[Opening Exercise passage section]

In artist-land, it's unethical to not give artists the services they want on the terms they want. Because art is the most important thing in the world.

I know that sounds sarcastic, but it's actually how a lot of artists behave and speak.


To clarify, this has more to do with controlling distribution - most artists want to retain ultimate control over when they can choose to terminate distribution.

To add a firsthand story, I am a part of an online music community, OverClocked Remix (http://ocremix.org ), that had to craft a formal content policy agreement for legal reasons to protect itself in the event a game publisher/rights owner decided to sue the site for hosting rearranged music from one of their games (the site only sells officially licensed music - the rest is free), or if an artist imposed many fickle demands such as 5+ artist handle change requests or a sudden takedown request of a track, which would affect distribution methods such as torrents. The site solicited feedback from the community, and we came to the decision to require a non-exclusive right to distribute with an identifier of our copyright (meta information in ID3v2 tags and the file name), no DRM), while the artists would maintain full rights of their track. Termination of distribution is left at the site's hands.

[Closing Exercise passage section]

Task item A:
Gather every line of the records that contains the string "True", copying each line in full.

[Opening Listed records section]

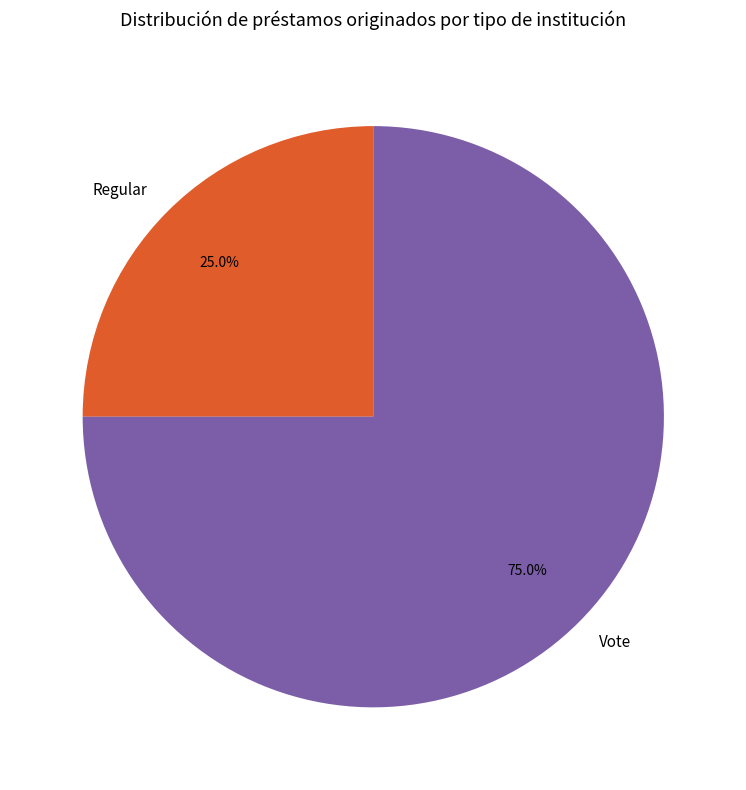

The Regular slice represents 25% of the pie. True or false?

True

[Closing Listed records section]
[Opening Listed records section]

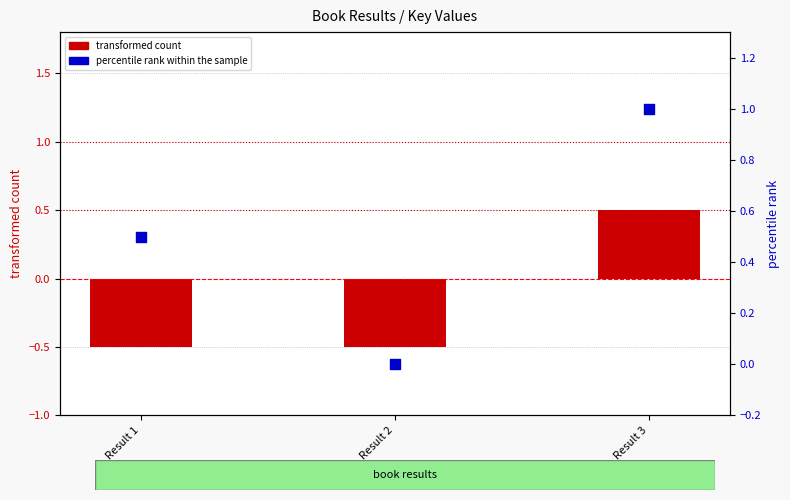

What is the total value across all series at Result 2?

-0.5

[Closing Listed records section]
[Opening Listed records section]

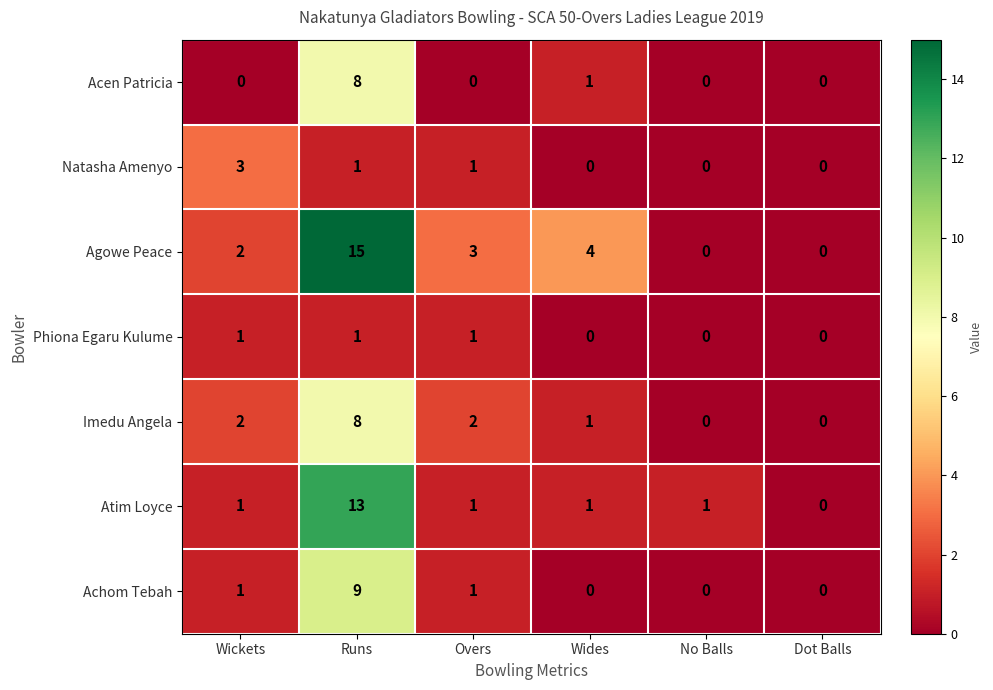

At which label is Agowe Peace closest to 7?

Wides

[Closing Listed records section]

Task item B:
Decide whether each statement agrees with the passage on artists and distribution control, answering yes or no and quoting the words of the passage that decide it: (i) the site sells all of the music it hosts; (ii) under the agreement, artists keep full rights to their tracks; (iii) artists decide when distribution of their tracks ends.

Written reply A:
The Regular slice represents 25% of the pie. True or false?
True

Written reply B:
(i) No: "the site only sells officially licensed music - the rest is free"
(ii) Yes: "while the artists would maintain full rights of their track"
(iii) No: "Termination of distribution is left at the site's hands."